|I would like to get some informtion on environmentaly friendly way to control fungus in my garden. It showed up on some bushes that I hardly ever water and it seems to be spreading to the base of my Honeysuckle and Jasmine right at the top of the soil.|
|Fungal diseases are generally caused by poor growing environments - too much shade, too much moisture in the soil, not enough good air circulation, water splashing on the leaves, the list goes on. Depending upon the type of fungal disease, there are various methods to control them. Baking soda and water works on some. Here's a list of other organic fungicide recipes: |
Potassium bicarbonate Fungicide
Mix 4 teaspoons (about 1 rounded tablespoon) of potassium bicarbonate into one gallon of water. Spray lightly on foliage of plants afflicted with black spot, powdery mildew, brown patch and other fungal diseases. Potassium bicarbonate is a good substitute for baking soda. There are commercial EPA registered as well as generic products available.
Baking Soda Fungicide
Mix 4 teaspoons (about 1 rounded tablespoon) of baking soda and 1 tablespoon of horticultural oil into one gallon of water. Spray lightly on foliage of plants afflicted with black spot, powdery mildew, brown patch and other fungal diseases. Avoid over-using or pouring on the soil. Potassium bicarbonate is a good substitute for baking soda. Citrus oil and molasses can be used instead of horticultural oil.
Mix 3 tablespoons of natural apple cider vinegar in one gallon of water. Spray during the cool part of the day for black spot on roses and other fungal diseases. Adding molasses at 1 tablespoon per gallon will again help.

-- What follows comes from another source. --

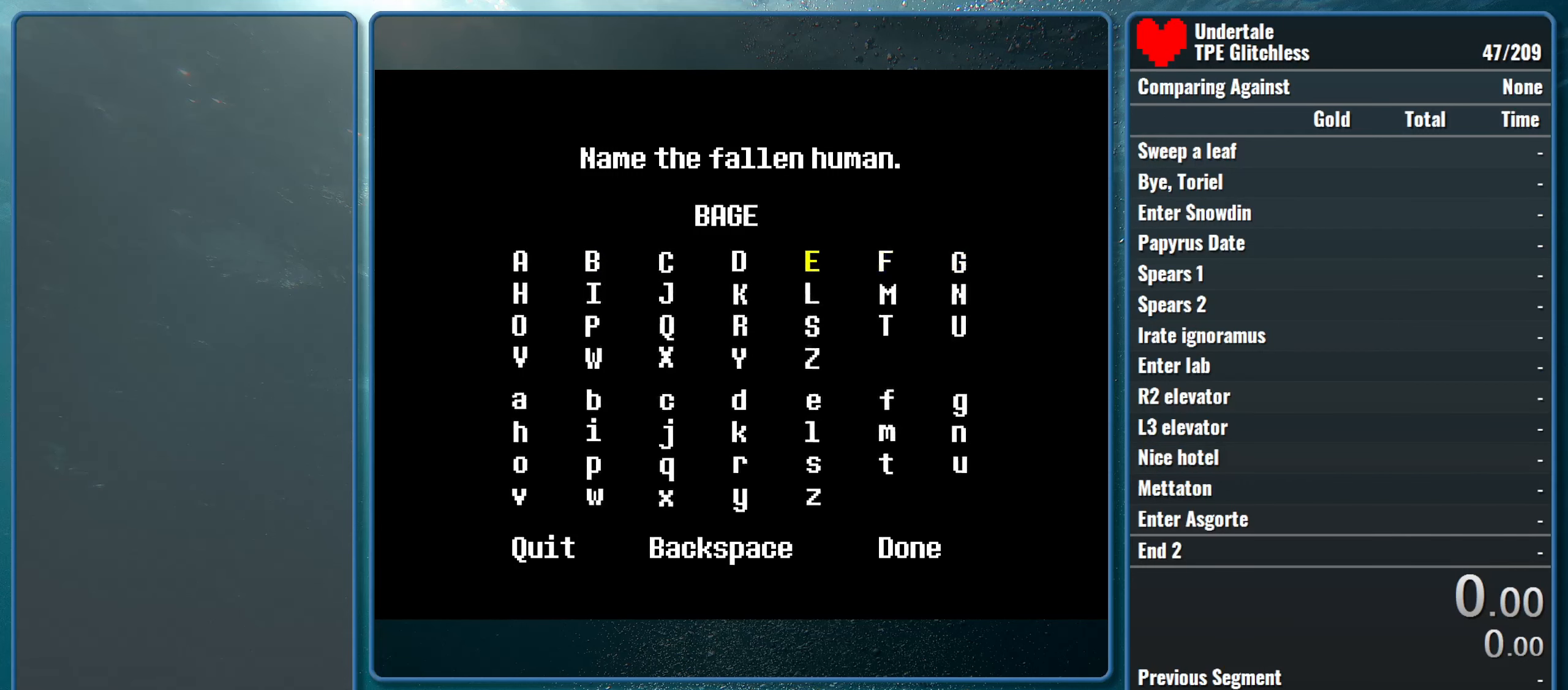
{"keys": ["up"], "events": [[33, "down", "down"], [33, "z", "up"], [133, "down", "up"], [133, "z", "down"], [266, "z", "up"], [466, "up", "down"]]}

Manure compost tea is effective on many pests because of certain microorganisms that exist in it naturally. Here's how to make compost tea at home. Use any container but a plastic bucket is easy for the homeowner. Fill the 5-15 gallon bucket half full of compost and finish filling with water. Let the mix sit for 10-14 days and then dilute and spray on the foliage of any and all plants including fruit trees, perennials, annuals, vegetables and roses, and other plants, especially those that are regularly attacked by insects or fungal pests. It's very effective for example on black spot on roses and early blight on tomatoes. How to dilute the dark compost tea before using depends on the compost used. A rule of thumb is to dilute the leachate down to one part compost liquid to four to ten parts water. It should look like iced tea. Be sure to strain the solids out with old pantyhose, cheese cloth, or row cover material. Add two tablespoons of molasses to each gallon of spray for more power. Add citrus oil for even greater pest killing power.
Cornmeal Juice is a natural fungal control for use in any kind of sprayer. Make by soaking horticultural cornmeal in water at one cup per gallon of water. Put the cornmeal a nylon stocking bag to hold in the larger particles. The milky juice of the cornmeal will permeate the water and this mix should be sprayed without further diluting. Cornmeal Juice can be mixed with compost tea, Garrett Juice or any other natural foliar feeding spray.
Garlic Pepper Tea
To make garlic/pepper tea, liquefy 2 bulbs of garlic and 2 hot peppers in a blender 1/2 to 2/3 full of water. Strain the solids and add enough water to the garlic/pepper juice to make 1 gallon of concentrate. Use 1/4 cup of concentrate per gallon of spray. To make garlic tea, simply omit the pepper and add another bulb of garlic. Add two tablespoons of blackstrap molasses for more control.
Garrett Juice (ready to spray)
Mix the following ingredients in a gallon of water.
1 cup manure based compost tea
1 ounce molasses
1 ounce natural apple cider vinegar
1 ounce liquid seaweed
For disease and insect control add:
? cup garlic tea or
? cup garlic/pepper tea
or 1 ounce of orange oil
I can't vouch for these recipes because I've never tried them, but they are organic and friendly to the environment.